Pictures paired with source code
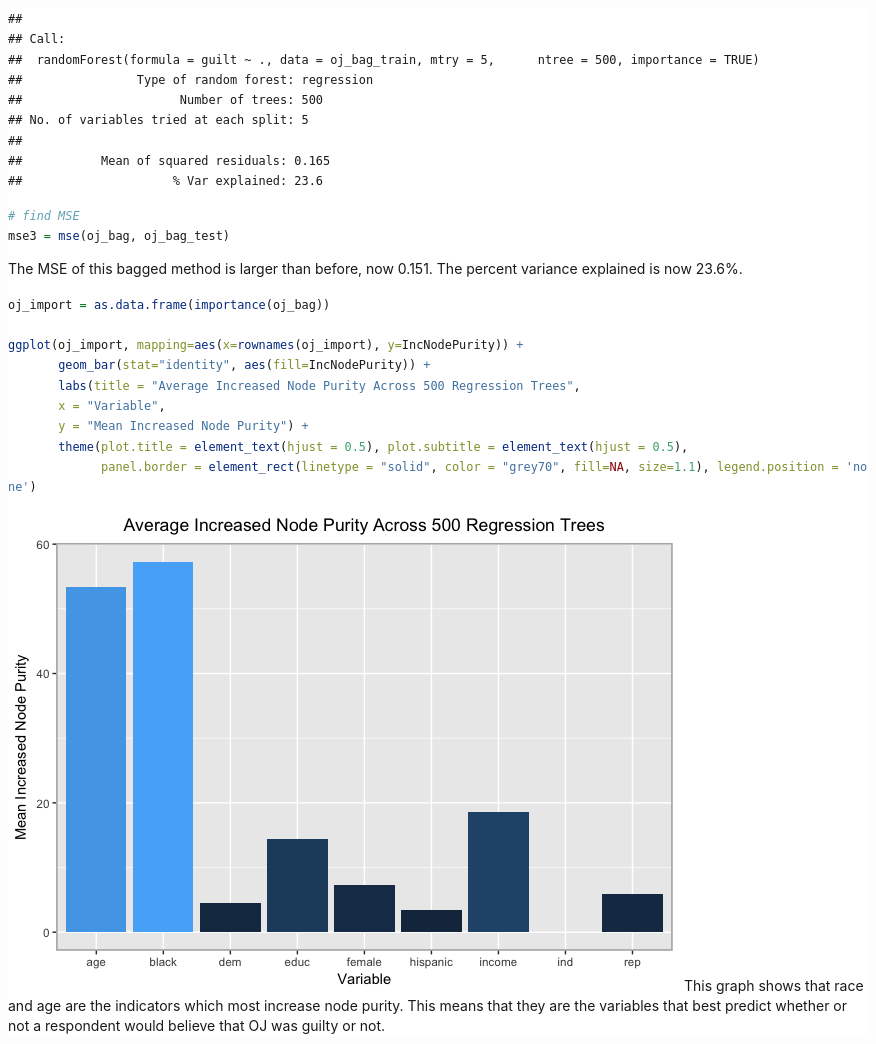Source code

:     ## 
    ## Call:
    ##  randomForest(formula = guilt ~ ., data = oj_bag_train, mtry = 5,      ntree = 500, importance = TRUE) 
    ##                Type of random forest: regression
    ##                      Number of trees: 500
    ## No. of variables tried at each split: 5
    ## 
    ##           Mean of squared residuals: 0.165
    ##                     % Var explained: 23.6

``` r
# find MSE
mse3 = mse(oj_bag, oj_bag_test)
```

The MSE of this bagged method is larger than before, now 0.151. The percent variance explained is now 23.6%.

``` r
oj_import = as.data.frame(importance(oj_bag))

ggplot(oj_import, mapping=aes(x=rownames(oj_import), y=IncNodePurity)) +
       geom_bar(stat="identity", aes(fill=IncNodePurity)) +
       labs(title = "Average Increased Node Purity Across 500 Regression Trees",
       x = "Variable",
       y = "Mean Increased Node Purity") + 
       theme(plot.title = element_text(hjust = 0.5), plot.subtitle = element_text(hjust = 0.5),
             panel.border = element_rect(linetype = "solid", color = "grey70", fill=NA, size=1.1), legend.position = 'none') 
```

![](PS8_files/figure-markdown_github/unnamed-chunk-43-1.png) This graph shows that race and age are the indicators which most increase node purity. This means that they are the variables that best predict whether or not a respondent would believe that OJ was guilty or not.
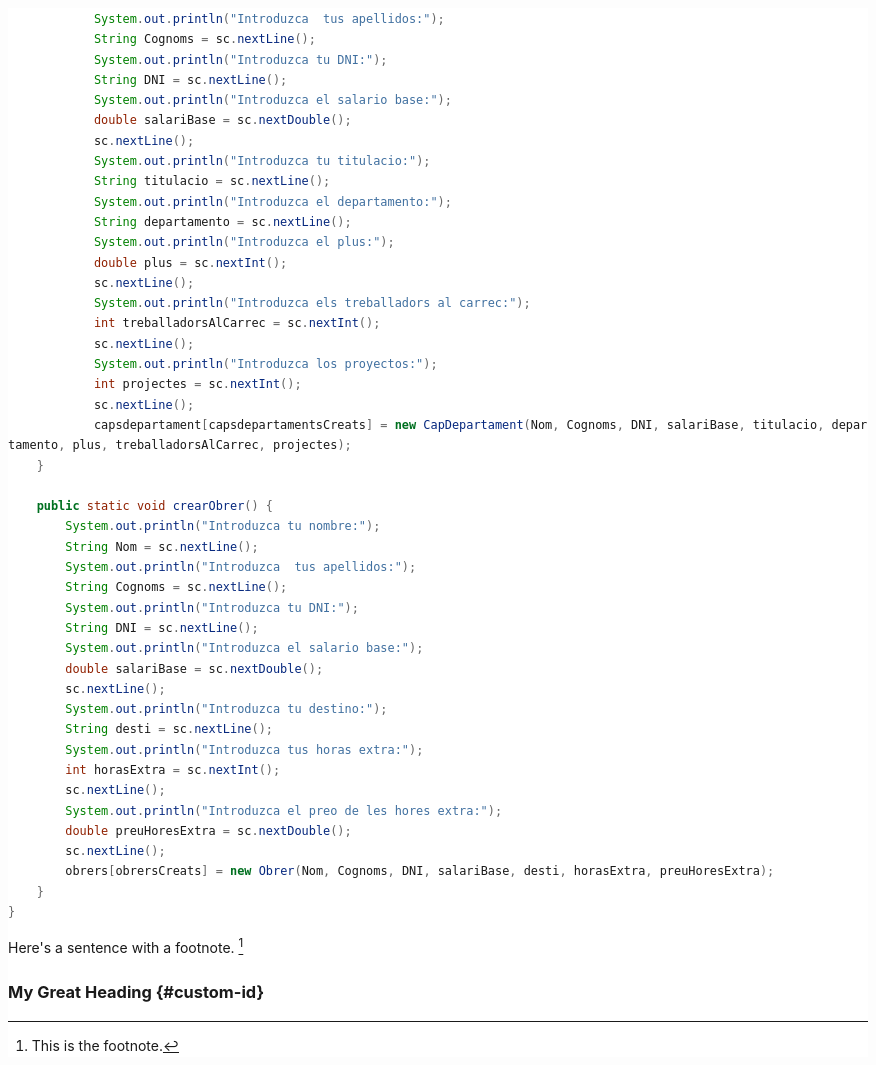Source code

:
 ```java
            System.out.println("Introduzca  tus apellidos:");
            String Cognoms = sc.nextLine();
            System.out.println("Introduzca tu DNI:");
            String DNI = sc.nextLine();
            System.out.println("Introduzca el salario base:");
            double salariBase = sc.nextDouble();
            sc.nextLine();
            System.out.println("Introduzca tu titulacio:");
            String titulacio = sc.nextLine();
            System.out.println("Introduzca el departamento:");
            String departamento = sc.nextLine();
            System.out.println("Introduzca el plus:");
            double plus = sc.nextInt();
            sc.nextLine();
            System.out.println("Introduzca els treballadors al carrec:");
            int treballadorsAlCarrec = sc.nextInt();
            sc.nextLine();
            System.out.println("Introduzca los proyectos:");
            int projectes = sc.nextInt();
            sc.nextLine();
            capsdepartament[capsdepartamentsCreats] = new CapDepartament(Nom, Cognoms, DNI, salariBase, titulacio, departamento, plus, treballadorsAlCarrec, projectes);
    }

    public static void crearObrer() {
        System.out.println("Introduzca tu nombre:");
        String Nom = sc.nextLine();
        System.out.println("Introduzca  tus apellidos:");
        String Cognoms = sc.nextLine();
        System.out.println("Introduzca tu DNI:");
        String DNI = sc.nextLine();
        System.out.println("Introduzca el salario base:");
        double salariBase = sc.nextDouble();
        sc.nextLine();
        System.out.println("Introduzca tu destino:");
        String desti = sc.nextLine();
        System.out.println("Introduzca tus horas extra:");
        int horasExtra = sc.nextInt();
        sc.nextLine();
        System.out.println("Introduzca el preo de les hores extra:");
        double preuHoresExtra = sc.nextDouble();
        sc.nextLine();
        obrers[obrersCreats] = new Obrer(Nom, Cognoms, DNI, salariBase, desti, horasExtra, preuHoresExtra);
    }
}
```

Here's a sentence with a footnote. [^1]

### My Great Heading {#custom-id}


[^1]: This is the footnote.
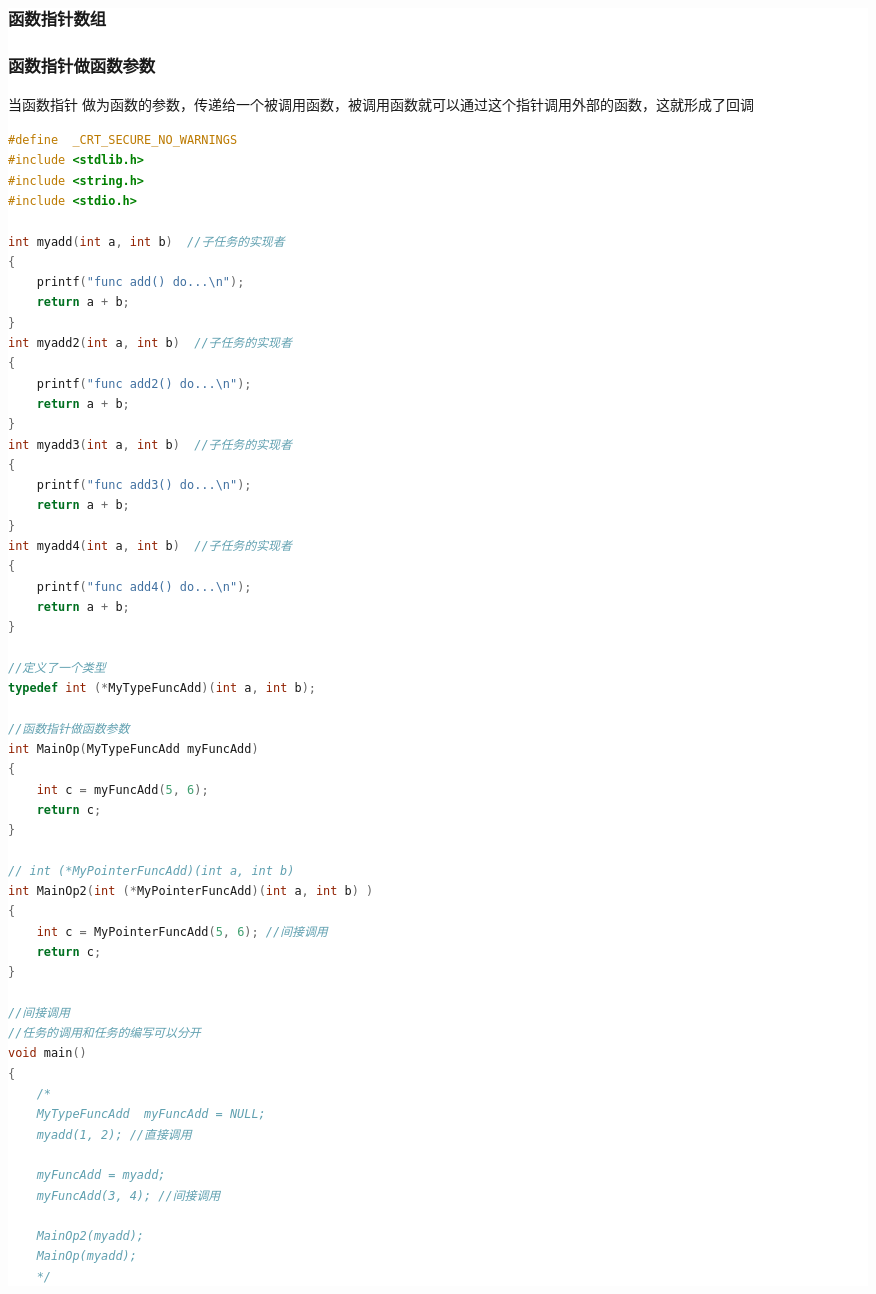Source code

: ### 函数指针数组

### 函数指针做函数参数

当函数指针 做为函数的参数，传递给一个被调用函数，被调用函数就可以通过这个指针调用外部的函数，这就形成了回调

```c
#define  _CRT_SECURE_NO_WARNINGS 
#include <stdlib.h>
#include <string.h>
#include <stdio.h>

int myadd(int a, int b)  //子任务的实现者
{
	printf("func add() do...\n");
	return a + b;
}
int myadd2(int a, int b)  //子任务的实现者
{
	printf("func add2() do...\n");
	return a + b;
}
int myadd3(int a, int b)  //子任务的实现者
{
	printf("func add3() do...\n");
	return a + b;
}
int myadd4(int a, int b)  //子任务的实现者
{
	printf("func add4() do...\n");
	return a + b;
}

//定义了一个类型 
typedef int (*MyTypeFuncAdd)(int a, int b);

//函数指针做函数参数
int MainOp(MyTypeFuncAdd myFuncAdd)
{
	int c = myFuncAdd(5, 6);
	return c;
}

// int (*MyPointerFuncAdd)(int a, int b)
int MainOp2(int (*MyPointerFuncAdd)(int a, int b) )
{
	int c = MyPointerFuncAdd(5, 6); //间接调用
	return c;
}

//间接调用 
//任务的调用和任务的编写可以分开
void main()
{
	/*
	MyTypeFuncAdd  myFuncAdd = NULL;
	myadd(1, 2); //直接调用

	myFuncAdd = myadd; 
	myFuncAdd(3, 4); //间接调用 

	MainOp2(myadd);
	MainOp(myadd);
	*/
```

• ABOUT THIS EXERCISE: When you copy the data, keep every line exact and drop the pictures.

• FINAL ANSWER:
Source code

:     ## 
    ## Call:
    ##  randomForest(formula = guilt ~ ., data = oj_bag_train, mtry = 5,      ntree = 500, importance = TRUE) 
    ##                Type of random forest: regression
    ##                      Number of trees: 500
    ## No. of variables tried at each split: 5
    ## 
    ##           Mean of squared residuals: 0.165
    ##                     % Var explained: 23.6

``` r
# find MSE
mse3 = mse(oj_bag, oj_bag_test)
```

The MSE of this bagged method is larger than before, now 0.151. The percent variance explained is now 23.6%.

``` r
oj_import = as.data.frame(importance(oj_bag))

ggplot(oj_import, mapping=aes(x=rownames(oj_import), y=IncNodePurity)) +
       geom_bar(stat="identity", aes(fill=IncNodePurity)) +
       labs(title = "Average Increased Node Purity Across 500 Regression Trees",
       x = "Variable",
       y = "Mean Increased Node Purity") + 
       theme(plot.title = element_text(hjust = 0.5), plot.subtitle = element_text(hjust = 0.5),
             panel.border = element_rect(linetype = "solid", color = "grey70", fill=NA, size=1.1), legend.position = 'none') 
```

![](PS8_files/figure-markdown_github/unnamed-chunk-43-1.png) This graph shows that race and age are the indicators which most increase node purity. This means that they are the variables that best predict whether or not a respondent would believe that OJ was guilty or not.
Source code

:
 ```java
            System.out.println("Introduzca  tus apellidos:");
            String Cognoms = sc.nextLine();
            System.out.println("Introduzca tu DNI:");
            String DNI = sc.nextLine();
            System.out.println("Introduzca el salario base:");
            double salariBase = sc.nextDouble();
            sc.nextLine();
            System.out.println("Introduzca tu titulacio:");
            String titulacio = sc.nextLine();
            System.out.println("Introduzca el departamento:");
            String departamento = sc.nextLine();
            System.out.println("Introduzca el plus:");
            double plus = sc.nextInt();
            sc.nextLine();
            System.out.println("Introduzca els treballadors al carrec:");
            int treballadorsAlCarrec = sc.nextInt();
            sc.nextLine();
            System.out.println("Introduzca los proyectos:");
            int projectes = sc.nextInt();
            sc.nextLine();
            capsdepartament[capsdepartamentsCreats] = new CapDepartament(Nom, Cognoms, DNI, salariBase, titulacio, departamento, plus, treballadorsAlCarrec, projectes);
    }

    public static void crearObrer() {
        System.out.println("Introduzca tu nombre:");
        String Nom = sc.nextLine();
        System.out.println("Introduzca  tus apellidos:");
        String Cognoms = sc.nextLine();
        System.out.println("Introduzca tu DNI:");
        String DNI = sc.nextLine();
        System.out.println("Introduzca el salario base:");
        double salariBase = sc.nextDouble();
        sc.nextLine();
        System.out.println("Introduzca tu destino:");
        String desti = sc.nextLine();
        System.out.println("Introduzca tus horas extra:");
        int horasExtra = sc.nextInt();
        sc.nextLine();
        System.out.println("Introduzca el preo de les hores extra:");
        double preuHoresExtra = sc.nextDouble();
        sc.nextLine();
        obrers[obrersCreats] = new Obrer(Nom, Cognoms, DNI, salariBase, desti, horasExtra, preuHoresExtra);
    }
}
```

Here's a sentence with a footnote. [^1]

### My Great Heading {#custom-id}


[^1]: This is the footnote.
Source code

: ### 函数指针数组

### 函数指针做函数参数

当函数指针 做为函数的参数，传递给一个被调用函数，被调用函数就可以通过这个指针调用外部的函数，这就形成了回调

```c
#define  _CRT_SECURE_NO_WARNINGS 
#include <stdlib.h>
#include <string.h>
#include <stdio.h>

int myadd(int a, int b)  //子任务的实现者
{
	printf("func add() do...\n");
	return a + b;
}
int myadd2(int a, int b)  //子任务的实现者
{
	printf("func add2() do...\n");
	return a + b;
}
int myadd3(int a, int b)  //子任务的实现者
{
	printf("func add3() do...\n");
	return a + b;
}
int myadd4(int a, int b)  //子任务的实现者
{
	printf("func add4() do...\n");
	return a + b;
}

//定义了一个类型 
typedef int (*MyTypeFuncAdd)(int a, int b);

//函数指针做函数参数
int MainOp(MyTypeFuncAdd myFuncAdd)
{
	int c = myFuncAdd(5, 6);
	return c;
}

// int (*MyPointerFuncAdd)(int a, int b)
int MainOp2(int (*MyPointerFuncAdd)(int a, int b) )
{
	int c = MyPointerFuncAdd(5, 6); //间接调用
	return c;
}

//间接调用 
//任务的调用和任务的编写可以分开
void main()
{
	/*
	MyTypeFuncAdd  myFuncAdd = NULL;
	myadd(1, 2); //直接调用

	myFuncAdd = myadd; 
	myFuncAdd(3, 4); //间接调用 

	MainOp2(myadd);
	MainOp(myadd);
	*/
```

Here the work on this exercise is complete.